Ma la forza è venuta anche da lei?
«Sì, ma nel momento in cui ho capito che dovevo far star bene chi volevo io. E chi stava bene non erano le cose materiali. Andavo in giro con il Ferrari, ma non mi serviva. Oggi sto a piedi e gli amici mi portano».
Lei oggi è (almeno ogni tanto) felice?
«Oggi sono felice per gli altri. Avendo cambiato la mia vita a 40 anni non posso essere felice, non mi posso levare tutta quella “roba” del passato, io non dormo bene. Dormo poche ore la notte, i miei incubi viaggiano. Poi mi sveglio e vedo la casa nella prateria. Ho fatto un cambio generazionale, io e la mia famiglia viviamo in Umbria. Mia figlia fa il terzo anno all’università, fa Scienze politiche, diritto internazionale.

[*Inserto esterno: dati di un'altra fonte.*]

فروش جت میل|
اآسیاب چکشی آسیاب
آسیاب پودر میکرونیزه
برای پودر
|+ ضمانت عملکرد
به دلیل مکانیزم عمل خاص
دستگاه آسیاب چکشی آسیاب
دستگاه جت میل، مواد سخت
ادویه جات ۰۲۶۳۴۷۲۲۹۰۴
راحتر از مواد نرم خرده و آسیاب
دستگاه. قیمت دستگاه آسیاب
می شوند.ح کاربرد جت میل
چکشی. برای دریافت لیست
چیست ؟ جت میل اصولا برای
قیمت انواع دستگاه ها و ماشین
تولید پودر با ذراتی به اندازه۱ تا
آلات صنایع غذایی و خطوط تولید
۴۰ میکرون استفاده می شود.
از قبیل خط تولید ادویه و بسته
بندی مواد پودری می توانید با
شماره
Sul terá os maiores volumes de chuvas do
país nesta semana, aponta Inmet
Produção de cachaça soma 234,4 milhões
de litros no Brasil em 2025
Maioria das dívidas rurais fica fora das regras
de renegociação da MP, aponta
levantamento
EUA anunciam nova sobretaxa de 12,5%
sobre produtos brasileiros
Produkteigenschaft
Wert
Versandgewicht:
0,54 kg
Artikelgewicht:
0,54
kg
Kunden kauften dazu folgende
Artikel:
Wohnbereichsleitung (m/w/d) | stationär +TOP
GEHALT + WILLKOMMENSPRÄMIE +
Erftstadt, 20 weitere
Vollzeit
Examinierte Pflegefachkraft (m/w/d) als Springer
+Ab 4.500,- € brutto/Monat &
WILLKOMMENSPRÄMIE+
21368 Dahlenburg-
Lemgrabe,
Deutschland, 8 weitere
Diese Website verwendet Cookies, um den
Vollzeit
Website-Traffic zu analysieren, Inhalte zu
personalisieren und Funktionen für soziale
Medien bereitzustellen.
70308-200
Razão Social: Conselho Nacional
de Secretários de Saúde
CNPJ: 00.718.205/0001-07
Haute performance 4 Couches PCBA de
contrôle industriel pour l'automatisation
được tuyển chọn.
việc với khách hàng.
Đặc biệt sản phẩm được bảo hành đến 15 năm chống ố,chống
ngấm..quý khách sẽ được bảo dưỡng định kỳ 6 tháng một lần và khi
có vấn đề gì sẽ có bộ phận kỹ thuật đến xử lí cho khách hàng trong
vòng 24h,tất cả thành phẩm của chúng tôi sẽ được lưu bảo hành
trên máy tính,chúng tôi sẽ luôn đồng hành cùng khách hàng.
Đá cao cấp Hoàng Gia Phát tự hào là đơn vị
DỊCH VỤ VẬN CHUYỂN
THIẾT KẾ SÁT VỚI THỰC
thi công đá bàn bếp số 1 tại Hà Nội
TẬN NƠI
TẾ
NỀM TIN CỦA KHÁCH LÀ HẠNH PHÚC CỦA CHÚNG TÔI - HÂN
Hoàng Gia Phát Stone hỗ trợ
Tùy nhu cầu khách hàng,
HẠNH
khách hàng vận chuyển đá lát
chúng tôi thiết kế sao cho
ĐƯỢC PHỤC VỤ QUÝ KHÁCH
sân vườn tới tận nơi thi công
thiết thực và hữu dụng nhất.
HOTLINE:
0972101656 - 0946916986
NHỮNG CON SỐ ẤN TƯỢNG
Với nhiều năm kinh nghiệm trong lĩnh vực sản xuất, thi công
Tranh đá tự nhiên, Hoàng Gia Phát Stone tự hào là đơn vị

Ho coronato il sogno di andare via dal mio quartiere, ho portato la mia famiglia “in salvo”. Volevo che l’ultimo mio figlio crescesse la sua infanzia, se fosse cresciuto nel mio quartiere sarebbe stato “il figlio di Mirkone”, a mia figlia il ragazzo giusto per lei forse non le si sarebbe neanche avvicinato. Ma io sono romano, non mi sono trasferito, sono andato a vedere le colonie. Qualsiasi parte del mondo per un romano va bene».